9-28-13 Hodgepodge

Saturday, September 28, 2013

Is Intel Slowly Killing off the PC?

The pursuit of Shiny New regardless of the desires of one's customer base sounds like it will do the trick:

In response to these painfully obvious problems, what does Intel do? They actually mandated Windows 8/8.1 to get kickbacks, mandated touch screens, mandated a paid anti-virus for said insecure OS, and jacked the prices way up with Haswell. What do users get in return? Slightly better performance, slightly better battery life, and a step up in graphics performance. Notice how many of the solutions Intel mandates are listed as problems by users? Notice how many of the things users didn't want were in fact moved to the mandatory column from optional? See any problems?
I wonder what part of "If I wanted an iPad, I wold have bought an iPad," Intel doesn't get. Just because one segment of a market is growing doesn't mean that there is nothing to be made in another.

Weekend Reading

"Confusion is a signal from your mind that you're wishing for two things that don't go together." -- Michael Hurd, in "Anxiety Liberation" at The Delaware Coast Press

"Give your kids the reasons why they should act a certain way." -- Michael Hurd, in "10 Tips for Well-Adjusted Kids" at The Delaware Wave

"It is impossible to overstate how different Madoff's motives were from those of genuinely successful businessmen, who thrive and prosper over the long run through their productive exploits" -- Don Watkins, in "Bernie Madoff, Steve Jobs, and Wall Street Greed" at The American Magazine

"Paying cash can also protect your medical privacy in the era of electronic medical records." -- Paul Hsieh, in "How Patients Can Protect Themselves Against Big Medicine" at PJ Media

My Two Cents

The teaser quote for the Hsieh article was something I was unaware of.
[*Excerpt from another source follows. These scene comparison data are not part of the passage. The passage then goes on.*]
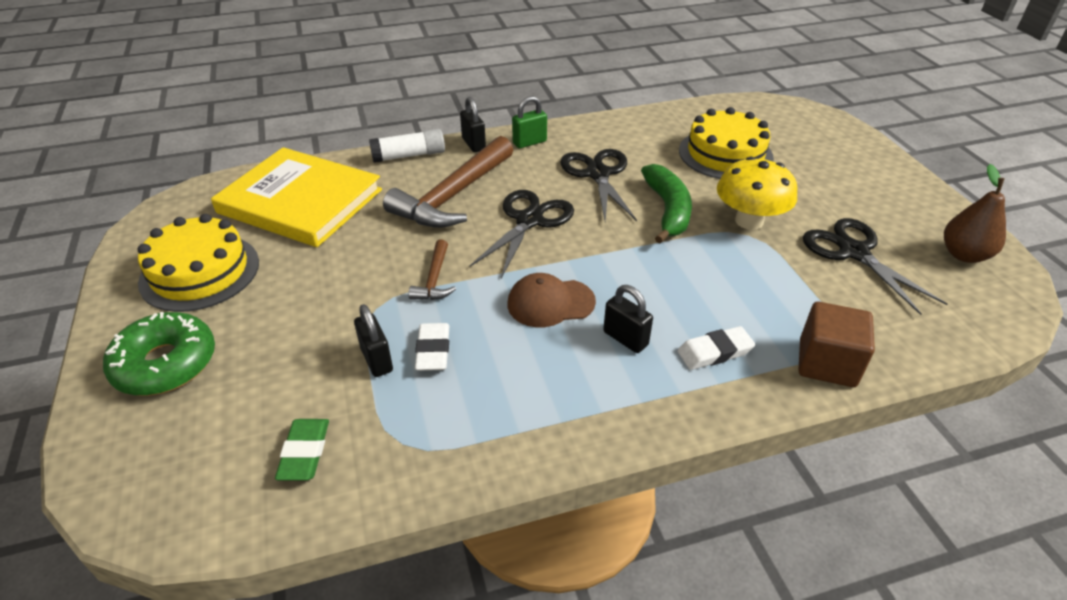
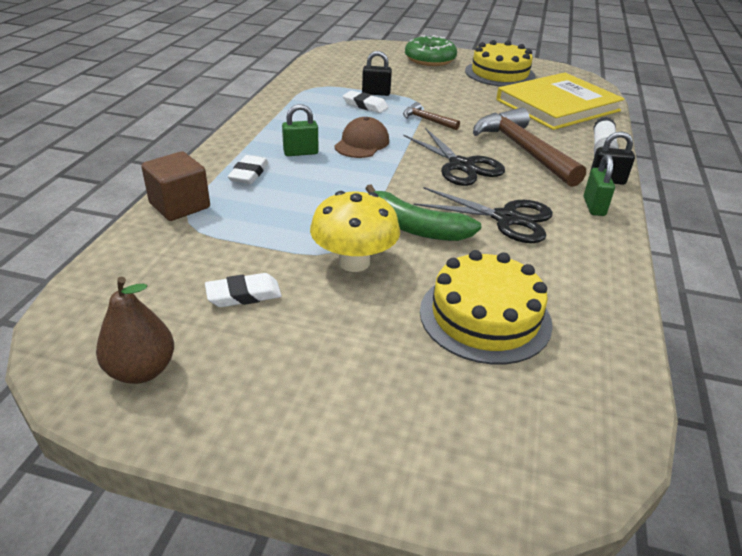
camera: 120 degrees right, 5 degrees down
(305, 452) = (337, 71): green eraser -> none
(625, 338) = (300, 153): black padlock -> green padlock
(854, 252) = (244, 295): black scissors -> white eraser

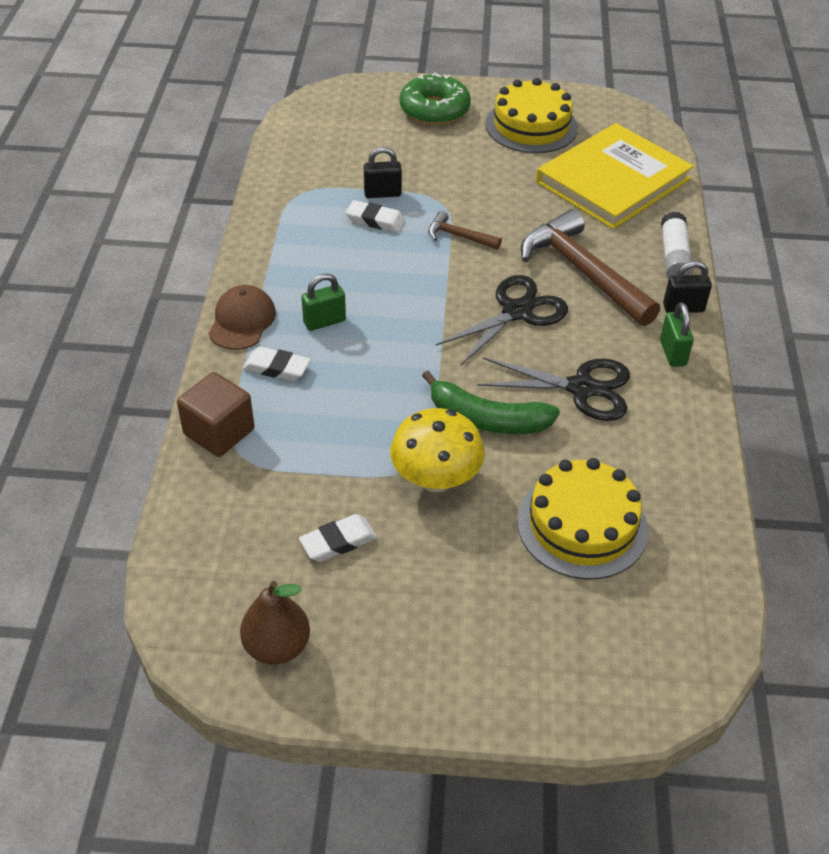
camera: 10 degrees left, 10 degrees up
(249, 174) = (277, 368): white eraser -> white eraser turned 75 degrees counterclockwise
(362, 143) = (392, 292): brown cap -> brown cap (242, 321)
(461, 166) = (517, 312): black scissors -> black scissors turned 90 degrees counterclockwise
I suspect that almost anyone would do well to read this piece for specific ways of protecting himself from the progressively slipshod (and expensive) medical care ObamaCare threatens to bring.

Collateral Sensitivity

Via Instapundit, possibly good news on the antibiotic resistance front:
In the new research, systems biologists Lejla Imamovic and Morten Sommer of the Technical University of Denmark in Lyngby used Escherichia coli to explore how bacteria change when they become resistant to a drug. They found that when E. coli gains resistance to one antibiotic, it also becomes more sensitive others--a phenomenon they call "collateral sensitivity."
The new research suggests that careful cycling between drug types could wipe out resistant bacteria in patients.